The Sleuth Kit Informer

`The Sleuth Kit Informer`

http://www.sleuthkit.org/informer
http://sleuthkit.sourceforge.net/informer

Brian Carrier
carrier at sleuthkit dot org

Issue #19
March 15, 2005

Introduction
What's New?
Call For Papers
New Image File Support
Hooking IO Calls for Multi-Format Image Support (By: Michael Cohen)

Introduction

This issue of the Informer is unique because it has articles that describe two different approaches to the same problem. The first main article describes the new image file features in The Sleuth Kit version 2, which supports disk and split image files. The second article is by Michael Cohen and it describes how PyFlag added support for different image file formats before TSK v2 existed. PyFlag uses TSK to analyze file system images.

In the last issue of the Informer, I mentioned that I was no longer going to make the text version because it took a lot of time to manually convert between the two. Alexander Ehlert e-mailed me to tell me that lynx can be used to dump an HTML page to text, so I will be using that for this and future issues (until I find a better document management system).

What's New?

New versions of TSK and Autopsy are being released soon. TSK v2 has many new features including disk and split image support (as discussed later in this issue), autodetect file system types, and a new internal design. There were also several new features added to existing tools. The new disk_sreset tool was added to remove an HPA from an ATA disk and the diskstat tool was renamed to disk_stat as an attempt to make the tool names more clear. Autopsy has been updated to version 2.04 and it supports the new disk and split images.
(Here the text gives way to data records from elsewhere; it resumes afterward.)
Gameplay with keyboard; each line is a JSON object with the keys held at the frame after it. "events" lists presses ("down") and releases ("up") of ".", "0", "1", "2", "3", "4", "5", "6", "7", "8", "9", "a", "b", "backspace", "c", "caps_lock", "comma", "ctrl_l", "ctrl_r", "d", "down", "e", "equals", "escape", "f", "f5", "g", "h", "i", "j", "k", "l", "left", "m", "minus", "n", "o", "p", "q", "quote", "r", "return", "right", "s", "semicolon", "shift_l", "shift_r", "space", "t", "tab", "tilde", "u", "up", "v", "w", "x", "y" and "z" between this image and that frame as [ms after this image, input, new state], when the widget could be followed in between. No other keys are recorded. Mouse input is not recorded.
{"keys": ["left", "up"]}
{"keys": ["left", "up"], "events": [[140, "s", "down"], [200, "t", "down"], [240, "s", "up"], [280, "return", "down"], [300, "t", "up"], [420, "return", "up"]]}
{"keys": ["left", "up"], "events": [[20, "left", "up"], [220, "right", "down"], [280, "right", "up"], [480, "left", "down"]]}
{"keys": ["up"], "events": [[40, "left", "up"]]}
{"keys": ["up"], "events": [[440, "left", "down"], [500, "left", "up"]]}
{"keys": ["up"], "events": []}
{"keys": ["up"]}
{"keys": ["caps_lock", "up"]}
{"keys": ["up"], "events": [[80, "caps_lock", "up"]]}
The 5th Annual Digital Forensic Research Workshop (DFRWS) announced its Call for Papers in January. One of the areas that we are interested in is general tool design or testing, so it could be a good place to publish papers on tools based on TSK/Autopsy or other open source tools.

www.dfrws.org

Call For Papers

The Sleuth Kit Informer is looking for articles on open source tools and techniques for digital investigations (computer / digital forensics) and incident response. Articles that discuss The Sleuth Kit and Autopsy are appreciated, but not required. Example topics include (but are not limited to):

Tutorials on open source tools
User experiences and reviews of open source tools
New investigation techniques using open source tools
Open source tool testing results

http://www.sleuthkit.org/informer/cfp.html

New Image File Support

Brian Carrier

Overview

Version 2 of The Sleuth Kit (TSK) has (finally) added support for image files other than only raw partitions. TSK now supports raw disk and split images and future versions will support non-raw and compressed formats. This article describes how to use the new features and a high-level description of how it was implemented.

Usage

There are two new things that you must consider with TSK. One is the image file format and the second is the offset location of a specific partition or file system in a disk image. Accordingly, there are also two new command line flags. The -i flag is optional and is used to specify the image file format. If it is not given, then the tool will try to detect the format. The second flag is -o and it is used to specify the offset where a specific partition starts.

When specified, the image type argument is a list of one or more format types separated by commas. Currently, the argument needs only one type, but future versions may require multiple types. The currently supported types are raw and split and a basic image would use the arguments -i raw or -i split. In the future, the tools may support ACME Company's image file format with embedded data and if the image file is split among several files you would use -i acme,split.

The offset argument is, by default, in sectors. For example, to specify that the partition starts at sector 63 you would use -o 63. If you want to specify the offset using a different block size, then the block size can be given with the format of offset@blocksize. For example, to specify that the partition starts at block 1000 and each block is 2,048 bytes then you would use -o 1000@2048.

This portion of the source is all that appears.